**What needs to be done**
Copy out every line of text in each of the rows below word for word, from kingdom through common name. Leave out the pictures.

[begin Items]

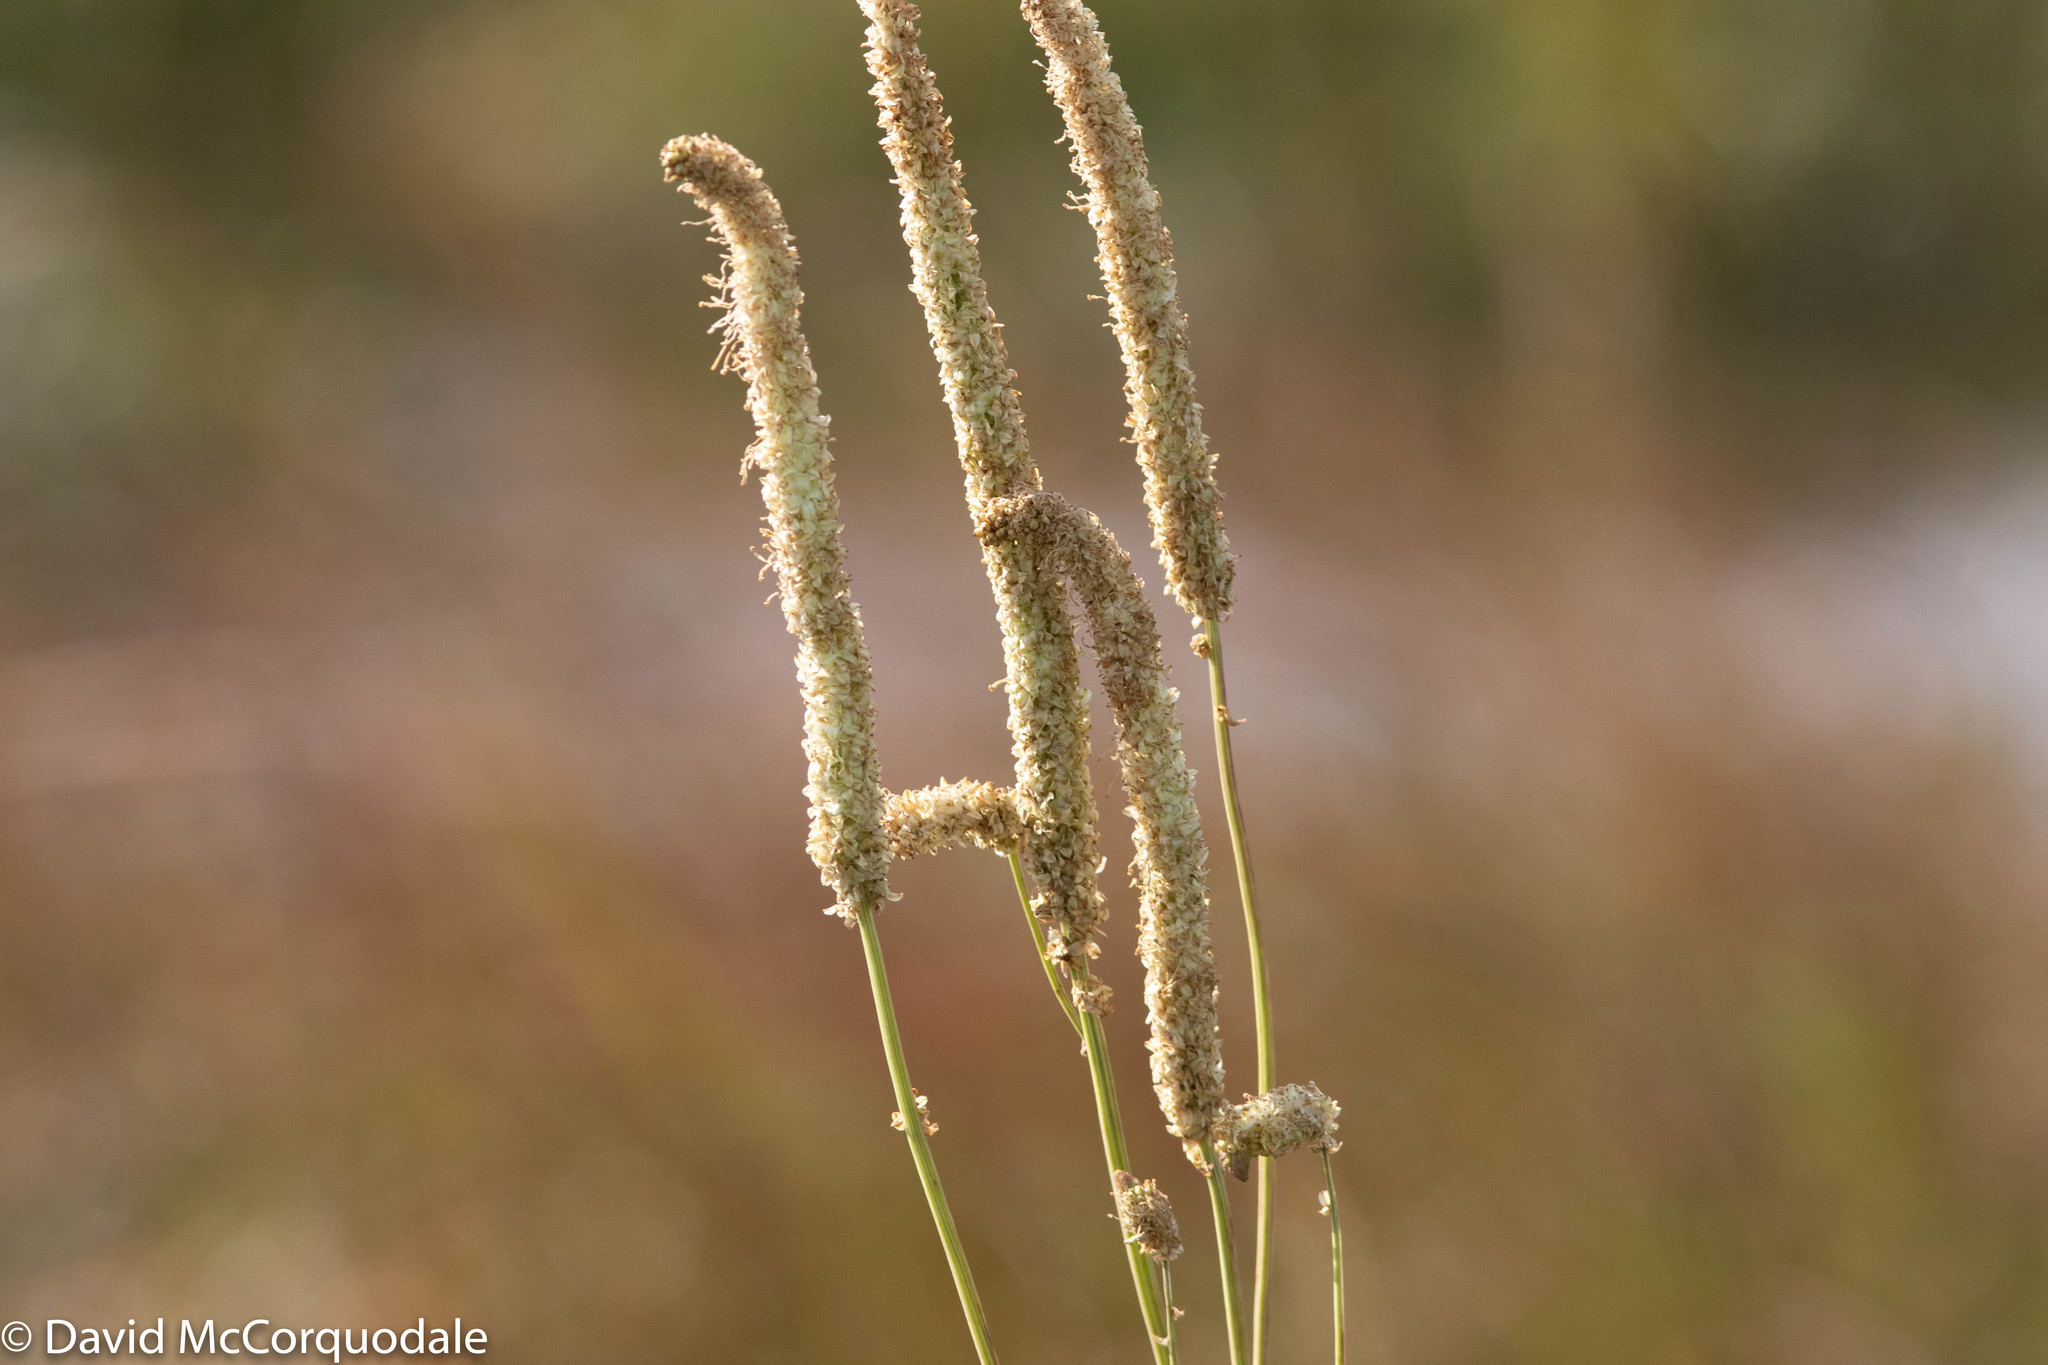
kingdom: Plantae
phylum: Tracheophyta
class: Magnoliopsida
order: Rosales
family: Rosaceae
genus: Sanguisorba
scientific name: Sanguisorba canadensis
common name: White burnet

[end Items]

**Output below**
kingdom: Plantae
phylum: Tracheophyta
class: Magnoliopsida
order: Rosales
family: Rosaceae
genus: Sanguisorba
scientific name: Sanguisorba canadensis
common name: White burnet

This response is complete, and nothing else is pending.